We need not review at length cases which are numerous to the effect that in equity mutual mistakes of the parties or of the *931 scrivener who may write a contract, which has the effect of materially changing the intention of all parties thereto, may be corrected. As said in Texas Digest, vol. 12, p. 913: "The jurisdiction or powers of courts of equity to relieve against mistake has always been recognized and where because of mistakes a contract or transaction is different from that intended by the parties, equity will interpose to prevent manifest injustice," citing cases.

The question therefore presents itself: Is the contract set forth in the plaintiffs petition between appellant and his children a valid and enforceable contract which by reason of ambiguity, or otherwise, will operate as a cloud upon the title of the real property described in the petition and alleged to be owned by appellant in fee simple?

In 40 Cyc. p. 1063, it is said: "A person may make a valid contract to dispose of his property by will in a particular way, and such contract will be enforceable, if he has the capacity to contract, and if the contract is fair and equitable and possesses the usual essentials, such as a valid consideration, acceptance of its terms showing a mutual agreement thereto, certainty and definiteness in its terms and in the designation of the promisee. * * *"

In the case of Whiton v. Whiton, 179 Ill. 32, 53 N.E. 722, the Illinois Supreme Court held that a contract of a mother to make a will dividing her property equally among her children was enforceable.

The Supreme Court of Vermont, in an opinion reported in Smith v. Pierce, 65 Vt. 200, 25 A. 1092, held that a written contract by an owner of property, who died intestate, to give the plaintiff in the suit all of his property if she would take care of him all of his life, was enforceable.

In the case of Teske v. Dittberner, 70 Neb. 544, 98 N.W. 57, 113 Am.St.Rep. 802, the Supreme Court of Nebraska held that an agreement upon sufficient consideration to devise or bequeath property is valid and enforceable, and that in such case equity will impress a trust upon the property which will follow it into the hands of the personal representatives of the promisor or grantee without consideration.

In Taylor v.

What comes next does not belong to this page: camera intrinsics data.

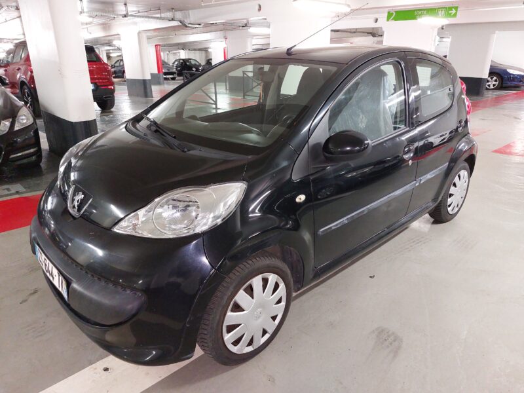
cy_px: 196
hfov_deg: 69.4
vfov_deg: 54.9
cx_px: 262
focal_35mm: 25
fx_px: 378
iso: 400
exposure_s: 1/25
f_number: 1.8
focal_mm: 5.23
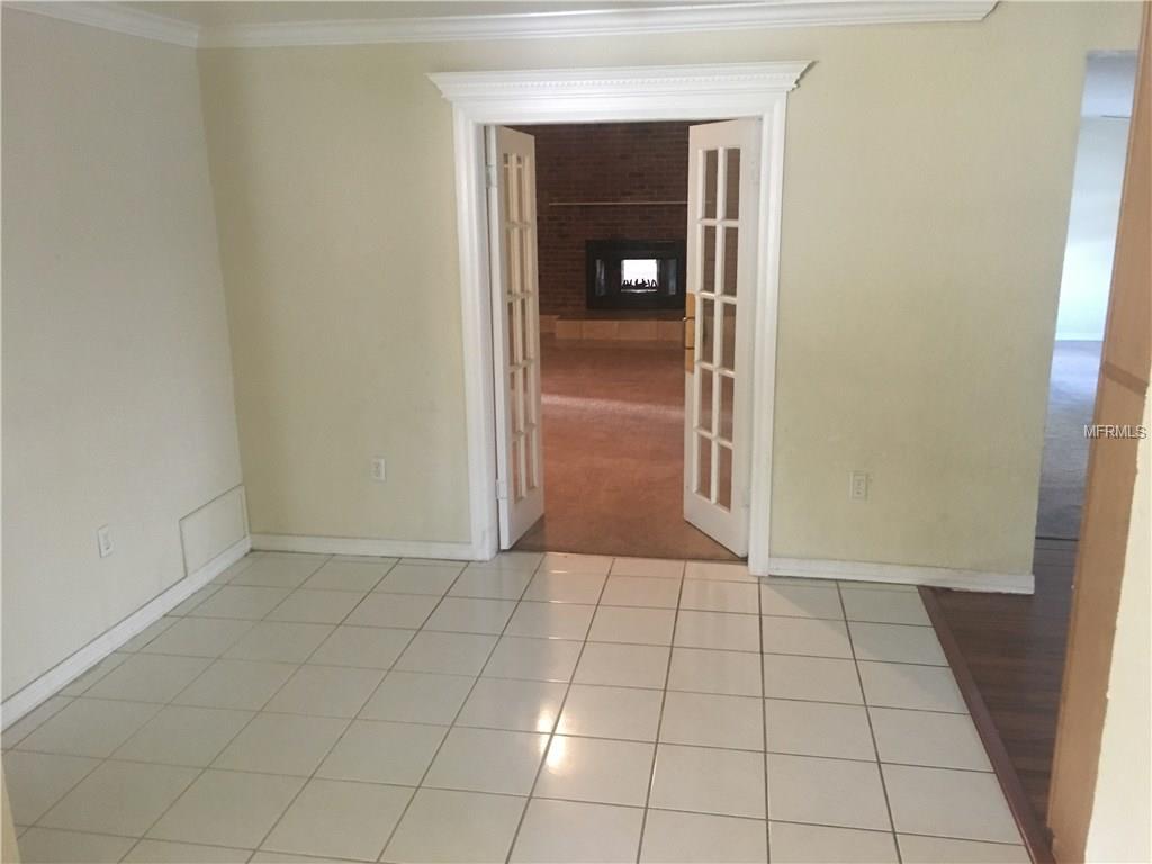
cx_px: 576
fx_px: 965
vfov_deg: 48.2
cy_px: 432
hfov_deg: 61.7
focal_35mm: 29
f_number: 2.2
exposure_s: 1/15
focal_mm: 4.15
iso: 250
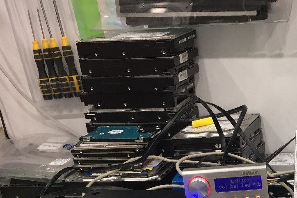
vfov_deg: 18.9
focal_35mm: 68
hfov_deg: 28.0
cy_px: 237
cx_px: 292
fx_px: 561
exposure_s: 1/33
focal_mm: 4.15
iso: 80
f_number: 2.2
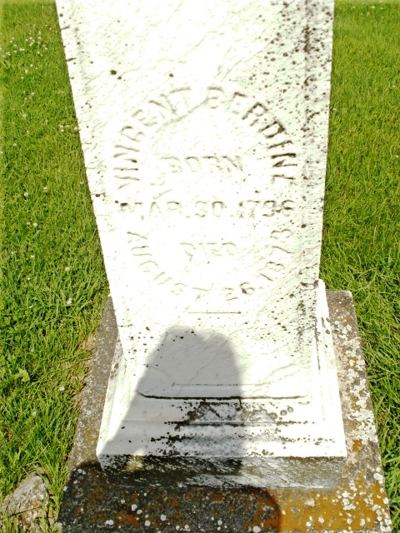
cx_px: 200
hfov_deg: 39.7
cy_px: 266
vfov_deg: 51.4
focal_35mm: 36
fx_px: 555
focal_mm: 6.3
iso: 400
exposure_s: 1/2000
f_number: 5.6
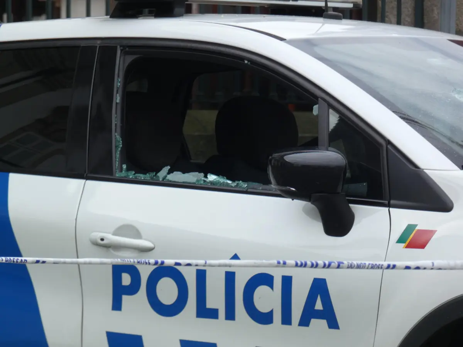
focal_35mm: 469
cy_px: 174
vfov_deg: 3.2
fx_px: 6273
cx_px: 232
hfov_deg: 4.2
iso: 80
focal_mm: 84
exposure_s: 1/160
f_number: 5.6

Mitchell, 87 Pa. 518, reported in 30 Am.Rep. 383, it was distinctly held that a sealed agreement for a valuable consideration not to make a will to the prejudice of the rights of the covenantor's heirs in his estate was valid.

In the case of Jordon v. Abney, Adm'r, 97 Tex. 296, 78 S.W. 486, 489, in an opinion by Judge Williams, it is said (loc. cit. page 304 of 97 Tex., 78 S.W. 486) that: "A contract between two persons, upon valuable consideration, that one will, at his death, leave property to the other, is enforceable, where no statute is contravened, is held by an almost unbroken current of authority, English and American. Such contracts, when sufficiently certain, have been held valid and enforceable, in equity as well as at law, whether they provide for the payment of money, or the leaving of specific property, or of all or a moiety of that which the obligor should leave at his death. They have usually been put in the form of agreements to bequeath by will, but this has not been regarded as an essential feature; agreements to leave the property, or that the obligee should have it at the death of the obligor, being held sufficient."

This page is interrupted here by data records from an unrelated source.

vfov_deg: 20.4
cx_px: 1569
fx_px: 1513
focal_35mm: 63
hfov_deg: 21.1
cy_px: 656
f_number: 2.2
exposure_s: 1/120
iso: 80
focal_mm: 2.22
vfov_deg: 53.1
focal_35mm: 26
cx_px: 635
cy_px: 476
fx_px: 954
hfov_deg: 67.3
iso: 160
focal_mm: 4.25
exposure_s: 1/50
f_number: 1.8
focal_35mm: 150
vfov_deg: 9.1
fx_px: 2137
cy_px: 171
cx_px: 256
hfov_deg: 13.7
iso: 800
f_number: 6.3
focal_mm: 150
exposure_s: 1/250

As a whole and as presented in the petition, the contract is of a character to at least cast doubt upon the title of appellant to his real property and impede its free and unincumbered alienation. If so, the cloud upon the title thereby cast falls well within that class of cases of which courts of equity take cognizance.

We accordingly conclude that appellant is at least entitled to a hearing upon the issue of mutual mistake tendered in his pleadings, and that hence the petition under consideration is good as against a general demurrer, and that therefore the judgment below should be reversed and the cause remanded.